He de reconocer que tengo la inmensa fortuna de conocer a personas extraordinarias.
Este relato versa sobre dos hombres llanos, hombres de iglesia, de pueblo, de barrio; Antonio y Paco.
A Antonio ya le conocía porque de vez en cuando recibe algún que otro reconocimiento (estoy convencido de que no le distraen de su oficio), y también porque es primo de dos joyas de la humanidad como Dori y Conchi, que son más que buenas amigas, y por cierto según me comentan Antonio de chico era el Tom Sawyer de Aldealengua, ¡quién lo pensaría!
Con Paco coincidimos compartiendo mantel, luego en la parroquia de la Asunción, y también recogiendo frutos de la huerta, que junto a los quesos de Gomecello merecen una mención especial.
Por si alguien no los conoce, ambos son curas.
Pensar en ellos es acercarte a un corazón palpitante repleto de humildad y vida, sus rostros están curtidos por el sol y por su obra.
Tengo que reconocerlo, me gustan más los curas con pantalones de pana y tergal, fuera de todo boato, anillos besuqueados e iglesias solemnes.
La palabra de Dios se hace en estos hombres, los que acogen a personas inmigrantes y comparten su casa y su pan, alguien me comentó que uno de ellos en un día de frío simplemente se quitó su abrigo y se lo dio a una persona que no disponía de él, esto no es generosidad, esto es una filosofía de vida, de entrañas.

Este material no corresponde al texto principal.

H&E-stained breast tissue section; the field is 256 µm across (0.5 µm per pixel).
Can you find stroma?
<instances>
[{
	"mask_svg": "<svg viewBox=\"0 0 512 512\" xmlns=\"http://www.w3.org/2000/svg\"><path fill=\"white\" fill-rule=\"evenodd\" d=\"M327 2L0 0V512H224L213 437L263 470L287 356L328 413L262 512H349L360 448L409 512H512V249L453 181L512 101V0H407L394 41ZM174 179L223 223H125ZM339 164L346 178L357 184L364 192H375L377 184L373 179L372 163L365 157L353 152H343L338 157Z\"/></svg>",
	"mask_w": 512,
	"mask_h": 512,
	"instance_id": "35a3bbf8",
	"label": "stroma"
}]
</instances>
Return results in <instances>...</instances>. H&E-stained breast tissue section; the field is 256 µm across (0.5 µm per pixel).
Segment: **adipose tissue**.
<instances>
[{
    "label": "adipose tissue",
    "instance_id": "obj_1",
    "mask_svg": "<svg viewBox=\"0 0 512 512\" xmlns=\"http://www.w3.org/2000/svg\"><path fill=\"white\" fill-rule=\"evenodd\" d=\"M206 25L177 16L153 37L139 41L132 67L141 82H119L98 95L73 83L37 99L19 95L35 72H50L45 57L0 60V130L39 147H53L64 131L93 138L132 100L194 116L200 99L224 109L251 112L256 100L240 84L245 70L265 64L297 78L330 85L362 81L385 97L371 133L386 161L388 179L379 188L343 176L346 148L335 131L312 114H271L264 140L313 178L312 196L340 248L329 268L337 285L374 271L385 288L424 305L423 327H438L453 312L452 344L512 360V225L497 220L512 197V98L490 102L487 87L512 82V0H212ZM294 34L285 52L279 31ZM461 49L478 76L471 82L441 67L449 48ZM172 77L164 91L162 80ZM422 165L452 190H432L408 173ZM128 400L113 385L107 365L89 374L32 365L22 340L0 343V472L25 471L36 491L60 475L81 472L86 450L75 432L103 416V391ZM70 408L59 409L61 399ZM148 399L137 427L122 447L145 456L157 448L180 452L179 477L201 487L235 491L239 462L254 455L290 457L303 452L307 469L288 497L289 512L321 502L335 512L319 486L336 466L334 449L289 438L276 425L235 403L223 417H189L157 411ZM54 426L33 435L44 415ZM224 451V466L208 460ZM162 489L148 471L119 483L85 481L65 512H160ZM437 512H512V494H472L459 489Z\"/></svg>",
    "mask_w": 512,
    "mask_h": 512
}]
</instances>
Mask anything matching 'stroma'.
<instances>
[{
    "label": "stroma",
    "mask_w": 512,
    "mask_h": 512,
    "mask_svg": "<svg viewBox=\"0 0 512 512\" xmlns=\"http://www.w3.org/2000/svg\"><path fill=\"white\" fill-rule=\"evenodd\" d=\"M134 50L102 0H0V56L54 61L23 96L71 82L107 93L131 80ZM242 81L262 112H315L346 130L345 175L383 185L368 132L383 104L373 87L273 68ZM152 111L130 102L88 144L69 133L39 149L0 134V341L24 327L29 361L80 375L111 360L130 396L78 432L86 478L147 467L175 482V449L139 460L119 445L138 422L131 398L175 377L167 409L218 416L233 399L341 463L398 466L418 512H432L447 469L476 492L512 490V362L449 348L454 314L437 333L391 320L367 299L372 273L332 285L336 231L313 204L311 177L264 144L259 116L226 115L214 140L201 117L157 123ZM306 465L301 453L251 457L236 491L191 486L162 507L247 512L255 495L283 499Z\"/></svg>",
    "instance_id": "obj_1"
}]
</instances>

Me encanta la misa de niños los domingos a la una, Pilar, Miguel, Conchi, Carmen, Marc, Percy, entre otros catequistas, con su música, con sus gestos amables, me encanta entrelazar las manos para cantar el padre nuestros gallego y aplaudir al final de la eucaristía el cumpleaños o santos de niños y mayores. La palabra es sencilla, cercana, Jesús habla siendo niño a los niños.